### Work to be completed
Straight copy, no pictures: transcribe each entry as it stands.

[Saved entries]

▼

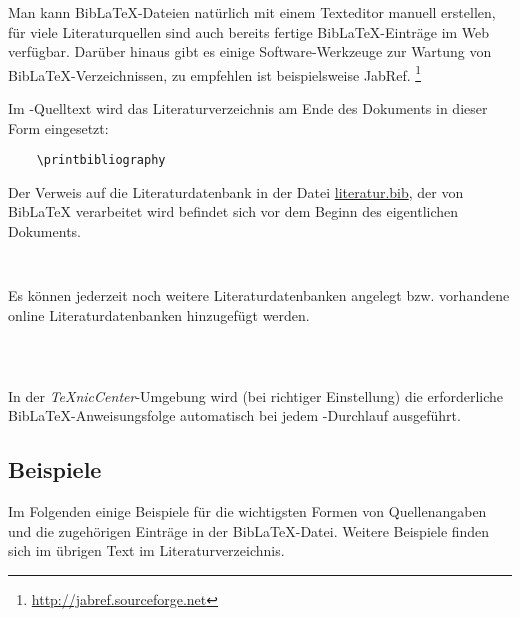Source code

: Man kann BibLaTeX-Dateien natürlich mit einem Texteditor manuell erstellen, für
viele Literaturquellen sind auch bereits fertige BibLaTeX-Einträge im Web verfügbar.
Darüber hinaus gibt es einige Software-Werkzeuge zur Wartung von
BibLaTeX-Verzeichnissen, zu empfehlen ist beispielsweise
JabRef.%
\footnote{\url{http://jabref.sourceforge.net}}
 
Im \latex-Quelltext wird das Literaturverzeichnis am Ende des
Dokuments in dieser Form eingesetzt:
%
\begin{verbatim}
    \printbibliography
\end{verbatim}
%
Der Verweis auf die Literaturdatenbank in der Datei
\url{literatur.bib}, der von BibLaTeX verarbeitet wird befindet sich vor dem Beginn des eigentlichen Dokuments.
%
\begin{verbatim}
    
\end{verbatim}
%
Es können jederzeit noch weitere Literaturdatenbanken angelegt bzw. vorhandene online Literaturdatenbanken hinzugefügt werden. 
%
\begin{verbatim}
    
    
\end{verbatim}
%
In der \emph{TeXnicCenter}-Umgebung wird (bei richtiger Einstellung) die
erforderliche BibLaTeX-Anweisungsfolge automatisch bei jedem \latex-Durchlauf
ausgeführt.




\subsection{Beispiele}
Im Folgenden einige Beispiele für die wichtigsten Formen von Quellenangaben
und die zugehörigen Einträge in der BibLaTeX-Datei.
Weitere Beispiele finden sich im übrigen Text \bzw im
Literaturverzeichnis.

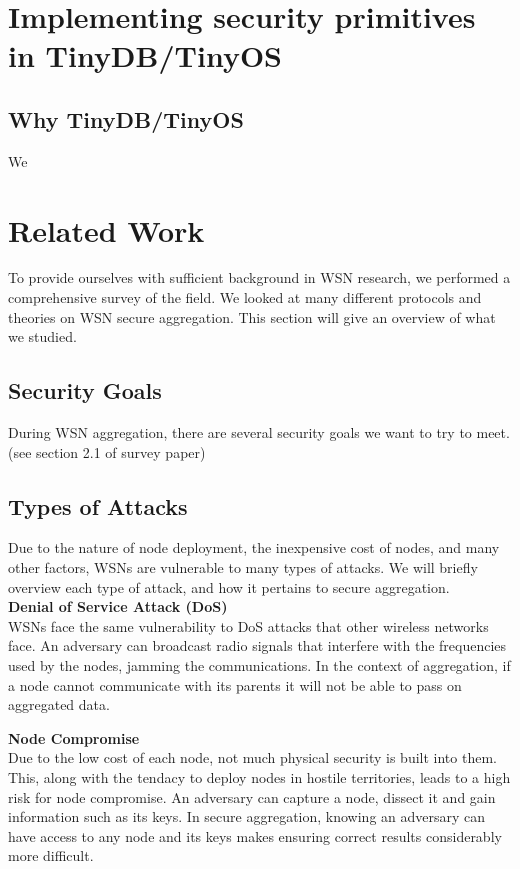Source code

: \documentclass[a4paper]{article}
\begin{document}
\section{Implementing security primitives in TinyDB/TinyOS}
\label{sec:implement}

\subsection{Why TinyDB/TinyOS}

We
\section{Related Work}
\label{sec:relatedwork}

To provide ourselves with sufficient background in WSN research, we performed
a comprehensive survey of the field. We looked at many different protocols and
theories on WSN secure aggregation. This section will give an overview of what
we studied.

\subsection{Security Goals}

During WSN aggregation, there are several security goals we want to try to
meet. (see section 2.1 of survey paper)

\subsection{Types of Attacks}

Due to the nature of node deployment, the inexpensive cost of nodes, and many
other factors, WSNs are vulnerable to many types of attacks. We will briefly
overview each type of attack, and how it pertains to secure aggregation.\\

{\bf Denial of Service Attack (DoS)} \\
WSNs face the same vulnerability to DoS attacks that other wireless
networks face. An adversary can broadcast radio signals that interfere with
the frequencies used by the nodes, jamming the communications. In the context
of aggregation, if a node cannot communicate with its parents it will not be
able to pass on aggregated data.

{\bf Node Compromise} \\
Due to the low cost of each node, not much physical security is built into
them. This, along with the tendacy to deploy nodes in hostile territories,
leads to a high risk for node compromise. An adversary can capture a node,
dissect it and gain information such as its keys. In secure aggregation,
knowing an adversary can have access to any node and its keys makes ensuring
correct results considerably more difficult.
\end{document}
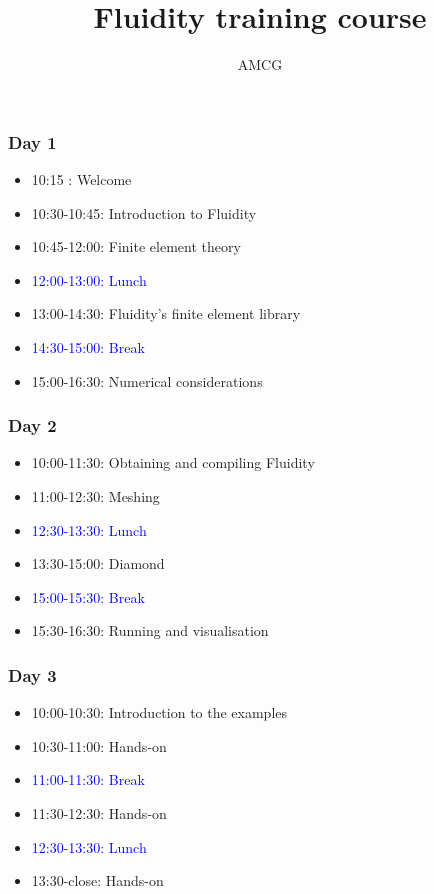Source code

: \documentclass[12pt]{beamer}
\title[Training]{Fluidity training course}
\subtitle[]{}
\institute{ Dept of Earth Science and Engineering, Imperial College London}
\author[AMCG]{\large{AMCG}}
\date{}
\begin{document}
\begin{frame}
  \titlepage
\end{frame}

\begin{frame}
    \frametitle{Day 1}
    \begin{itemize}[]
        \item[] 10:15      : Welcome
        \item[] 10:30-10:45: Introduction to Fluidity
        \item[] 10:45-12:00: Finite element theory
        \item[] \textcolor{blue}{12:00-13:00: Lunch}
        \item[] 13:00-14:30: Fluidity's finite element library
        \item[] \textcolor{blue}{14:30-15:00: Break}
        \item[] 15:00-16:30: Numerical considerations
\end{itemize}
\end{frame}


\begin{frame}
    \frametitle{Day 2}
    \begin{itemize}[]
        \item[] 10:00-11:30: Obtaining and compiling Fluidity
        \item[] 11:00-12:30: Meshing
        \item[] \textcolor{blue}{12:30-13:30: Lunch}
        \item[] 13:30-15:00: Diamond
        \item[] \textcolor{blue}{15:00-15:30: Break}
        \item[] 15:30-16:30: Running and visualisation
\end{itemize}
\end{frame}

\begin{frame}
    \frametitle{Day 3}
    \begin{itemize}[]
        \item[] 10:00-10:30: Introduction to the examples
        \item[] 10:30-11:00: Hands-on
        \item[] \textcolor{blue}{11:00-11:30: Break}
        \item[] 11:30-12:30: Hands-on
        \item[] \textcolor{blue}{12:30-13:30: Lunch}
        \item[] 13:30-close: Hands-on
\end{itemize}

\end{frame}
\end{document}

▲

### Written answer
Source code

: Man kann BibLaTeX-Dateien natürlich mit einem Texteditor manuell erstellen, für
viele Literaturquellen sind auch bereits fertige BibLaTeX-Einträge im Web verfügbar.
Darüber hinaus gibt es einige Software-Werkzeuge zur Wartung von
BibLaTeX-Verzeichnissen, zu empfehlen ist beispielsweise
JabRef.%
\footnote{\url{http://jabref.sourceforge.net}}
 
Im \latex-Quelltext wird das Literaturverzeichnis am Ende des
Dokuments in dieser Form eingesetzt:
%
\begin{verbatim}
    \printbibliography
\end{verbatim}
%
Der Verweis auf die Literaturdatenbank in der Datei
\url{literatur.bib}, der von BibLaTeX verarbeitet wird befindet sich vor dem Beginn des eigentlichen Dokuments.
%
\begin{verbatim}
    
\end{verbatim}
%
Es können jederzeit noch weitere Literaturdatenbanken angelegt bzw. vorhandene online Literaturdatenbanken hinzugefügt werden. 
%
\begin{verbatim}
    
    
\end{verbatim}
%
In der \emph{TeXnicCenter}-Umgebung wird (bei richtiger Einstellung) die
erforderliche BibLaTeX-Anweisungsfolge automatisch bei jedem \latex-Durchlauf
ausgeführt.




\subsection{Beispiele}
Im Folgenden einige Beispiele für die wichtigsten Formen von Quellenangaben
und die zugehörigen Einträge in der BibLaTeX-Datei.
Weitere Beispiele finden sich im übrigen Text \bzw im
Literaturverzeichnis.

Source code

: \documentclass[a4paper]{article}
\begin{document}
\section{Implementing security primitives in TinyDB/TinyOS}
\label{sec:implement}

\subsection{Why TinyDB/TinyOS}

We
\section{Related Work}
\label{sec:relatedwork}

To provide ourselves with sufficient background in WSN research, we performed
a comprehensive survey of the field. We looked at many different protocols and
theories on WSN secure aggregation. This section will give an overview of what
we studied.

\subsection{Security Goals}

During WSN aggregation, there are several security goals we want to try to
meet. (see section 2.1 of survey paper)

\subsection{Types of Attacks}

Due to the nature of node deployment, the inexpensive cost of nodes, and many
other factors, WSNs are vulnerable to many types of attacks. We will briefly
overview each type of attack, and how it pertains to secure aggregation.\\

{\bf Denial of Service Attack (DoS)} \\
WSNs face the same vulnerability to DoS attacks that other wireless
networks face. An adversary can broadcast radio signals that interfere with
the frequencies used by the nodes, jamming the communications. In the context
of aggregation, if a node cannot communicate with its parents it will not be
able to pass on aggregated data.

{\bf Node Compromise} \\
Due to the low cost of each node, not much physical security is built into
them. This, along with the tendacy to deploy nodes in hostile territories,
leads to a high risk for node compromise. An adversary can capture a node,
dissect it and gain information such as its keys. In secure aggregation,
knowing an adversary can have access to any node and its keys makes ensuring
correct results considerably more difficult.
\end{document}
Source code

: \documentclass[12pt]{beamer}
\title[Training]{Fluidity training course}
\subtitle[]{}
\institute{ Dept of Earth Science and Engineering, Imperial College London}
\author[AMCG]{\large{AMCG}}
\date{}
\begin{document}
\begin{frame}
  \titlepage
\end{frame}

\begin{frame}
    \frametitle{Day 1}
    \begin{itemize}[]
        \item[] 10:15      : Welcome
        \item[] 10:30-10:45: Introduction to Fluidity
        \item[] 10:45-12:00: Finite element theory
        \item[] \textcolor{blue}{12:00-13:00: Lunch}
        \item[] 13:00-14:30: Fluidity's finite element library
        \item[] \textcolor{blue}{14:30-15:00: Break}
        \item[] 15:00-16:30: Numerical considerations
\end{itemize}
\end{frame}


\begin{frame}
    \frametitle{Day 2}
    \begin{itemize}[]
        \item[] 10:00-11:30: Obtaining and compiling Fluidity
        \item[] 11:00-12:30: Meshing
        \item[] \textcolor{blue}{12:30-13:30: Lunch}
        \item[] 13:30-15:00: Diamond
        \item[] \textcolor{blue}{15:00-15:30: Break}
        \item[] 15:30-16:30: Running and visualisation
\end{itemize}
\end{frame}

\begin{frame}
    \frametitle{Day 3}
    \begin{itemize}[]
        \item[] 10:00-10:30: Introduction to the examples
        \item[] 10:30-11:00: Hands-on
        \item[] \textcolor{blue}{11:00-11:30: Break}
        \item[] 11:30-12:30: Hands-on
        \item[] \textcolor{blue}{12:30-13:30: Lunch}
        \item[] 13:30-close: Hands-on
\end{itemize}

\end{frame}
\end{document}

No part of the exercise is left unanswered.